A few days later Hall was dead.

An autopsy was performed given Hall’s claims about what had happened. This is what was written in the report:

“The diaphragmatic upper mouth of the stomach greatly inflamed and ulcerated, and the tunica in the lower part of the stomach burnt; and from the great cavity of it took out a great piece of lead … which weighed exactly seven ounces.”

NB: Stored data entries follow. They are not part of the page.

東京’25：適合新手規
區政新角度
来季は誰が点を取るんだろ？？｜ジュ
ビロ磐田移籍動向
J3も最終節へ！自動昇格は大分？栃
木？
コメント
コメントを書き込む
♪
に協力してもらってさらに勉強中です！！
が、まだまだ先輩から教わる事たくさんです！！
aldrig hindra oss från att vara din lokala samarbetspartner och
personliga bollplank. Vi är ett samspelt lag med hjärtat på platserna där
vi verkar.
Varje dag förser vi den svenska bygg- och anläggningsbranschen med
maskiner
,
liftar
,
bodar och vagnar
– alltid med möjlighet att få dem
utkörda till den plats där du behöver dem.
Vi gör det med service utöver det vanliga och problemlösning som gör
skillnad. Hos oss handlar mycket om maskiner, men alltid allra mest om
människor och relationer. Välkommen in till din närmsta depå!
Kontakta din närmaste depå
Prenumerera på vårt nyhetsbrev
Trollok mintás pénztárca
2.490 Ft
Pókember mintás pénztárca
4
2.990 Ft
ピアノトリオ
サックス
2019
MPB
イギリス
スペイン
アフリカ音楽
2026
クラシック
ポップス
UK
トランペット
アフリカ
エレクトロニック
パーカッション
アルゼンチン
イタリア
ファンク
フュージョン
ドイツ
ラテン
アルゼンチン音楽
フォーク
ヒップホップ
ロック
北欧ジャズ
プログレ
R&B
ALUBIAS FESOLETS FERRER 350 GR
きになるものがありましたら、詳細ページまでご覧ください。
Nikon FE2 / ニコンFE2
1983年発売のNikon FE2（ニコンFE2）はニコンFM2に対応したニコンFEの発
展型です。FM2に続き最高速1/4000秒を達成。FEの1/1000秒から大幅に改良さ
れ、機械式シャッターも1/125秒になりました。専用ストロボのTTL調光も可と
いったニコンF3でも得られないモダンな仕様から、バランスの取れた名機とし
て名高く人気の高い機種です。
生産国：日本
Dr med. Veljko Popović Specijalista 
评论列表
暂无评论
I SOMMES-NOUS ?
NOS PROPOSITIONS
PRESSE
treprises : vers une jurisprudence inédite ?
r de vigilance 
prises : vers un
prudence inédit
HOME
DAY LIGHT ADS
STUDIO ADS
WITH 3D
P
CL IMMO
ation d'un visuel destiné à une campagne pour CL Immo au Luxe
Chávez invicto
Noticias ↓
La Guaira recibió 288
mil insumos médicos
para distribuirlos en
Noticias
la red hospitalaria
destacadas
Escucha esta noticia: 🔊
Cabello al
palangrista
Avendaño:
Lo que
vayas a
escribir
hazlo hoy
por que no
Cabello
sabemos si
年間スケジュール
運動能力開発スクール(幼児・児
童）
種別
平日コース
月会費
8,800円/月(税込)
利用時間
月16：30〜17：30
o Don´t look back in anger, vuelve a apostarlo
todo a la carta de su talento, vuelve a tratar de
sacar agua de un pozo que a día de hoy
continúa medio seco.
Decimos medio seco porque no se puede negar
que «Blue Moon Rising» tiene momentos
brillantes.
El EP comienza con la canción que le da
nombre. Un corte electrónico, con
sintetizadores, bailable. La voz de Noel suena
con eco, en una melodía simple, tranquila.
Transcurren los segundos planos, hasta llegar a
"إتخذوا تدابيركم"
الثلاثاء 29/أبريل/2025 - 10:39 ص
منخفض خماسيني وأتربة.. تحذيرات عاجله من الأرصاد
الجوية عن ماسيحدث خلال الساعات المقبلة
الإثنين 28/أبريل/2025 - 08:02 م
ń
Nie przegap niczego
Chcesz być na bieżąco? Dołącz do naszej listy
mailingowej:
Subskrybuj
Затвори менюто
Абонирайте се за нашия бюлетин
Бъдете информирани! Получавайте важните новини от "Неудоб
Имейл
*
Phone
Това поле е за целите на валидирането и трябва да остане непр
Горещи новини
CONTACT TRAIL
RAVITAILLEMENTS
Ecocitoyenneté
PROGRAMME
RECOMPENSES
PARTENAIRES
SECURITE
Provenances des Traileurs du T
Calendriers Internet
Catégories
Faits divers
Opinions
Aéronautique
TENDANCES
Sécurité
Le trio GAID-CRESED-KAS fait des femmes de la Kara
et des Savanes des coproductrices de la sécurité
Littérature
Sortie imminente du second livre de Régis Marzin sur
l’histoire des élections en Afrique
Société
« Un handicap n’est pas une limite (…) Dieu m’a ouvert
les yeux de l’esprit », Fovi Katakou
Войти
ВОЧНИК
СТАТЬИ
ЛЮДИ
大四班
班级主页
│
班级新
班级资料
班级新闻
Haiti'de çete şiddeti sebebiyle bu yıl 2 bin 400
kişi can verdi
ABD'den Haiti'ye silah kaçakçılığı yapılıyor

That bit of lead in his stomach is now in a museum, and if you go to a certain pub in Plymouth today, nearby you’ll see a plaque dedicated to the brave Mr. Hall.

Imminent death

So, yes, you could swallow some molten metal and survive, but you’d likely end up dying with some of the hardened stuff inside of you. One thing is for sure, if those ancients did perform this kind of groovy execution, they would not be out of pocket, because they could just take the hardened gold back once they’d opened the guy up. For this reason and more, there’s absolutely no reason to think these kind of punishments didn’t exist.

Was molten lead ever a real torture method outside of Constantine’s God-fearing empire? 

Well, if you read the Old Testament you might believe that to be true because in Leviticus 20:14 there’s a part about someone being punished for having close relations with both his wife and daughter, i.e, an incestual melange-et-trois. It was the bible that probably inspired Constantine to do the same. 

The Biblical link

The Holy Book says that the criminal man was first made to kneel down in a pile of dung, after which a cloth was tied around his throat. The executioners then pulled that cloth tight so the man had no choice but to open his mouth very wide. After that, they poured in the molten lead, thus doing the right thing in the eyes of God by burning the man to death.